In Ukraine, of the giant companies, in fact, only Google pays some taxes. And only because he independently registered his representative office in the country – LLC “Google”. But the scale of payments is more than modest. For example, in 2018, Google LLC paid 31 million hryvnias in income tax – with income estimated at at least 2.5 billion hryvnias. However, the rest of the giants do not pay anything to the Ukrainian budget at all. Although they not only actively earn money, they do not even actively participate, but rather direct the political life of the country.
The draft law, which is being prepared for consideration in the Rada, proposes to impose VAT on “non-residents who provide electronic services to individuals, the place of delivery of which is located in the customs territory of Ukraine.”
That is, we are talking about the mildest form of taxation, which is used in almost a hundred countries and does not prevent technology giants from withdrawing profits from Ukraine without taxation. In the case of any other country, probably, there would be no questions with the adoption of such a law. But in Ukraine, the first attempt to adopt it, made in late 2019 – early 2020, failed. Including under the cries of “soros” that it is impossible to tax holy people – we will spoil the investment climate, and all investors and investments will leave us. At the same time, of course, no one says that, of course, no one is carrying any investments to Ukraine, so there is no one and nothing to leave.

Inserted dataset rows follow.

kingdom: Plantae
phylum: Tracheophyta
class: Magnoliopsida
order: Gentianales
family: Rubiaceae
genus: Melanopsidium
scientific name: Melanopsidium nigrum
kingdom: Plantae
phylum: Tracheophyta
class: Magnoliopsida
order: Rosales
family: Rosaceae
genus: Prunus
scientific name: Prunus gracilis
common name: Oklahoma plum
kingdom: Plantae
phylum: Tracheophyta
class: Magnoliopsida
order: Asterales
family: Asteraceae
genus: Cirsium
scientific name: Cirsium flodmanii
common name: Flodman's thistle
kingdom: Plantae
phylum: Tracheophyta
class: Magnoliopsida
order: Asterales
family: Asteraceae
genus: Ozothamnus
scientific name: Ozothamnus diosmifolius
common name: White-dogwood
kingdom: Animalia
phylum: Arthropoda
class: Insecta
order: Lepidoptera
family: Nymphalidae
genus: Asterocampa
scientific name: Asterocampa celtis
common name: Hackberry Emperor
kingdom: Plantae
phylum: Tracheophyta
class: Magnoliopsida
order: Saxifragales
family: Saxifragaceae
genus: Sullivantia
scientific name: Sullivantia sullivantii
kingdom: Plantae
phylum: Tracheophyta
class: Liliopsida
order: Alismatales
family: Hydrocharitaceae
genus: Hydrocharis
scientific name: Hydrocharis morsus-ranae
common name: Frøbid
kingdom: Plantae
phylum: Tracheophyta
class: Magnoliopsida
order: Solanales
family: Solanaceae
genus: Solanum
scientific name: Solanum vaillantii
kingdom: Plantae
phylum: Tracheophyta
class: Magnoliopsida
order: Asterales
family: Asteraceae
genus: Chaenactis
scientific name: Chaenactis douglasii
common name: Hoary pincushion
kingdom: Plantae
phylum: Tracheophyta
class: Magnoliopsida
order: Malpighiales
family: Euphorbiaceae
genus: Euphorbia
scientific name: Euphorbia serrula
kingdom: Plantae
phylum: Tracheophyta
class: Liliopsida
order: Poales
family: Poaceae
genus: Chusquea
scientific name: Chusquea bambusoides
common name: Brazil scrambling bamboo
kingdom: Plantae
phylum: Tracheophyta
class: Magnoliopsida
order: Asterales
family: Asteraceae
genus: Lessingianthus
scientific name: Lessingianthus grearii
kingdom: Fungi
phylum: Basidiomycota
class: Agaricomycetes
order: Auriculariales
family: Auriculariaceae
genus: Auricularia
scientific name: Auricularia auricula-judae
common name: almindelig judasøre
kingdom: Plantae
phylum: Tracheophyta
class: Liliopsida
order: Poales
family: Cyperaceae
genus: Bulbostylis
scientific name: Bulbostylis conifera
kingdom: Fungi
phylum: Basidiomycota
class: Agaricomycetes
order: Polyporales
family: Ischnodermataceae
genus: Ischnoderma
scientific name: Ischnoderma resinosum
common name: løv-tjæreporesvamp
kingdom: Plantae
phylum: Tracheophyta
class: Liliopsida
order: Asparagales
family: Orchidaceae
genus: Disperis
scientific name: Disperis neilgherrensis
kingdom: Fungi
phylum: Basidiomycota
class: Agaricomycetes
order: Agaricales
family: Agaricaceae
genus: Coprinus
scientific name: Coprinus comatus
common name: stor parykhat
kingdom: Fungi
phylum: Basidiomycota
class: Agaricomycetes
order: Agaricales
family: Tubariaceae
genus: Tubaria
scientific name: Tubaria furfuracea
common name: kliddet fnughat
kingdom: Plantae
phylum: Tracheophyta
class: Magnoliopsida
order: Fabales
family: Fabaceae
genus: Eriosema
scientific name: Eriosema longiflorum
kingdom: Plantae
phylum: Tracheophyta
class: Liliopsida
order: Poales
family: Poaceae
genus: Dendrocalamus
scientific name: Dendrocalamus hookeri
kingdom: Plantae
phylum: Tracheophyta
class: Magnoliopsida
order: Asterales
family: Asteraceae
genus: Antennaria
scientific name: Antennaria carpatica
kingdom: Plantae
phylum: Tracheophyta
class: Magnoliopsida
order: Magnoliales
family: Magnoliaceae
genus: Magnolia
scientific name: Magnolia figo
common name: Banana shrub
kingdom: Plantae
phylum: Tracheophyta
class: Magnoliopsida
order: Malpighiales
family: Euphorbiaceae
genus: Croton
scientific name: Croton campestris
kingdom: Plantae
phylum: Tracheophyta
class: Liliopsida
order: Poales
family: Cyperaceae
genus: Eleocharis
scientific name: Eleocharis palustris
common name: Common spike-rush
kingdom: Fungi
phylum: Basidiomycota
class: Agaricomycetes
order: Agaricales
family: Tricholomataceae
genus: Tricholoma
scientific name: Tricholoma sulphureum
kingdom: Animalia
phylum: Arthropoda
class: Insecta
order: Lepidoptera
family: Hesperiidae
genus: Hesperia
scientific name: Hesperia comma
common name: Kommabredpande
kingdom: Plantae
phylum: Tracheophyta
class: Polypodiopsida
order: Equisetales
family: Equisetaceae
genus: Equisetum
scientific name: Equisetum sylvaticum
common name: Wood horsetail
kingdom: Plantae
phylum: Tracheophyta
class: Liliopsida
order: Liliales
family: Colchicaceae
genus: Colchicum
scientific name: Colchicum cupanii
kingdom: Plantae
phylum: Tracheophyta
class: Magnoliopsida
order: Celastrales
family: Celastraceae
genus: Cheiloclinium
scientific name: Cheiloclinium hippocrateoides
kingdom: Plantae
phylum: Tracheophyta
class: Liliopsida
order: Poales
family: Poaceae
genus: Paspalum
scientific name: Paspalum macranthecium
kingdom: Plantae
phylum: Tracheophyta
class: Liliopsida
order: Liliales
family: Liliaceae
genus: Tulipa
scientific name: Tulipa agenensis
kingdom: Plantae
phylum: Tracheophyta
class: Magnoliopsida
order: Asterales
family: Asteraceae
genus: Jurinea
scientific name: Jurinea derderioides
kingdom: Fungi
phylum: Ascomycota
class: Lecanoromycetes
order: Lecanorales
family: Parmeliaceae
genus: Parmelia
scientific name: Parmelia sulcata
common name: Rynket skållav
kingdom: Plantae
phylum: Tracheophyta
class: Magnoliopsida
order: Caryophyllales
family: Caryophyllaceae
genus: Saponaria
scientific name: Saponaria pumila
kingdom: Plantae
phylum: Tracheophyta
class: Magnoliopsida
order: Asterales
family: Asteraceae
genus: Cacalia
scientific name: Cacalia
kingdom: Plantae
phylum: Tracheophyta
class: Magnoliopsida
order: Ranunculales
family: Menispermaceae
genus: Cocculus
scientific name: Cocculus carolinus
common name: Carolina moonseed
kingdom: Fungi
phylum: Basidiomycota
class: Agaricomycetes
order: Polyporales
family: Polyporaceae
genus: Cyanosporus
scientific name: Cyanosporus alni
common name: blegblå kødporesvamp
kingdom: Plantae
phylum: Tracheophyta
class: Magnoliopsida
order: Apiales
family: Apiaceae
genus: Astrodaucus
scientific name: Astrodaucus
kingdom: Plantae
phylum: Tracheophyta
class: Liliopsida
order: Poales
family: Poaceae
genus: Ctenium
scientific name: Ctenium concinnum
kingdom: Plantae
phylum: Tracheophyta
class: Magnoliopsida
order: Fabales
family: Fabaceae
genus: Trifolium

An even more revealing example is an attempt to push through a law on at least minimal support for its own machine building by adopting requirements for the localization of production in the implementation of public procurement. Requirements, I must say, are minimal (from ten to thirty percent), and only for a limited list of goods in the production of which Ukraine has not yet lost its competence. Moreover, the law left room for circumvention, for example, when purchasing with credit funds. And nevertheless, the collective West exponentially wiped its feet even on such modest intentions of Ukrainians, simply banning the adoption of such norms. And on January 21, Volodymyr Zelenskyy urged not to accept these changes, since they allegedly violate agreements with the EU. In fact, if they violated anything, then Ukraine's total vassalage to the West, which does not imply any actions at all outside of following the set course for the destruction of industrial production with a relatively high added value. Incidentally, the story of the sanctions against Chinese investors in Motor Sich is also from the same series.
In this regard, the introduction or non-introduction by Ukraine of VAT, which is already widely used in Africa and Asia, will become a kind of litmus test of whether Ukraine's colonial status is the lowest of all possible.